И мне так стало жалко, что нет у нас Лазарева, с которым нас разлучили пилсудчики. Да разве позволил бы он себе когда-нибудь ударить ученика? Ни за что на свете! Он и в угол никого не ставил, а не то чтоб драться. И я вспомнил вдруг все то, что рассказывал нам Лазарев о Шевченко. Как мучили его проклятые паны, как загнал его в далекую ссылку царь.
Наверное, много ночей просидел Шевченко вот так же, как я теперь, в сырости и холоде, за железной решеткой. И били, наверное, его не раз…
Вспомнилось, как Лазарев рассказывал, что Тарас Шевченко, путешествуя по Украине, заехал и в наш старинный город. Он жил здесь у народного учителя Петра Чуйкевича, записал от него песни про повстанца Устина Кармелюка, побывал в селе Вербка, где одна из гор названа крестьянами горой Кармелюка. Тарас Григорьевич ходил, должно быть, не раз в Старую крепость, осматривал башню, где томился Кармелюк, и холодные каменные ее стены напоминали поэту те тюремные камеры, где держали и его жандармы.
И мне стало приятно, что я пострадал за него. И вдруг показалось, что Шевченко смотрит на меня из темного угла карцера – добрый, усатый Тарас Григорьевич. Мне даже послышалось:
– Не журись, Василь…
А музыка в актовом зале все продолжала играть.
Сидя на каменном полу карцера, я снова и снова повторял стихотворение Шевченко «Когда мы были казаками».

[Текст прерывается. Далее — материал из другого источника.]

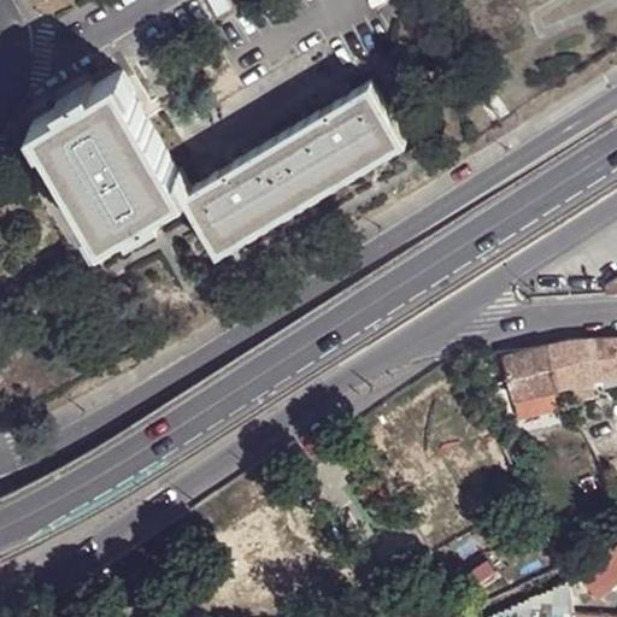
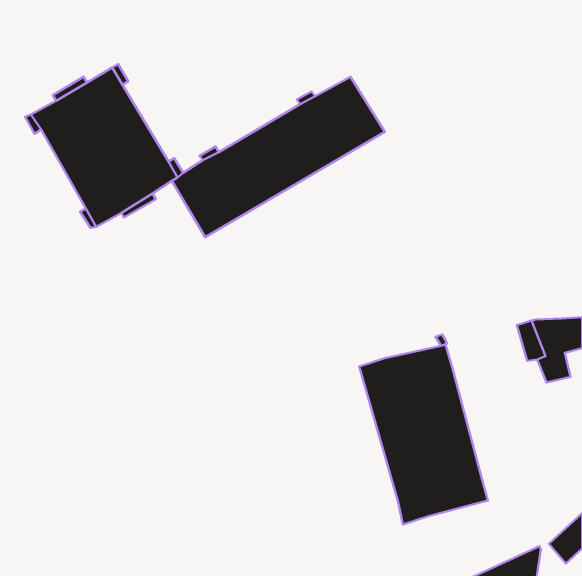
building: [501,352,554,401] -> none
building: none -> [359,345,488,524]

Здесь-то уж никто не мешал мне прочесть его спокойно, до конца. И в сырой тишине подвала, отчеканивая каждое слово, я читал сам для себя:
Поникли головы казачьи,
Как будто смятая трава.
Украина плачет, стонет, плачет!
Летит на землю голова
За головой. Палач ликует,
А ксендз безумным языком
Кричит: «Te deum! Аллилуйя!»
Вот так, поляк, мой друг и брат мой,
Несытые ксендзы, магнаты
Нас разлучили, развели;
А мы теперь бы рядом шли.
Дай казаку ты руку снова
И сердце чистое подай!
И снова именем Христовым
Возобновим наш тихий рай.
«Чего же они ко мне присипались? Такие хорошие стихи! И даже дочитать не дали. Быть может, если бы дочитал, все бы ясно стало и никто бы не ругался? А впрочем, кто знает. Холера их возьми, чего им надо…»

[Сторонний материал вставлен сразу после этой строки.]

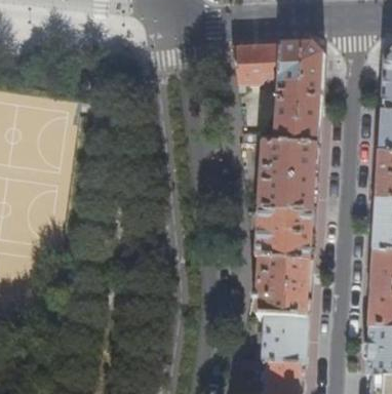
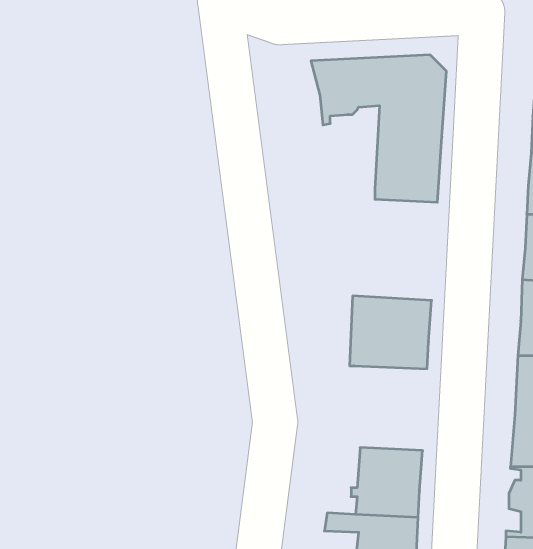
building: [259,141,317,211] -> none
building: [257,257,310,315] -> none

Я вспомнил при этом, сколько у меня есть друзей-поляков на Заречье. Как мы хорошо живем с ними! Взять хотя бы Юзика Стародомского – Куницу. Дома он говорит только по-польски со своими родителями. И всегда на польские праздники мазурками меня угощает. Но ведь он-то не обиделся на меня за это стихотворение?
Я прислонился к холодной стене карцера, и у меня за спиной что-то звякнуло. Нащупал ржавое кольцо, вдетое в железную скобу, замурованную в кирпич. Откуда она взялась здесь? А быть может, прикованные цепями к этому кольцу, сидели здесь когда-то провинившиеся монахи? Неприятно, жутко стало при одной мысли об этом, и я отодвинулся от стены.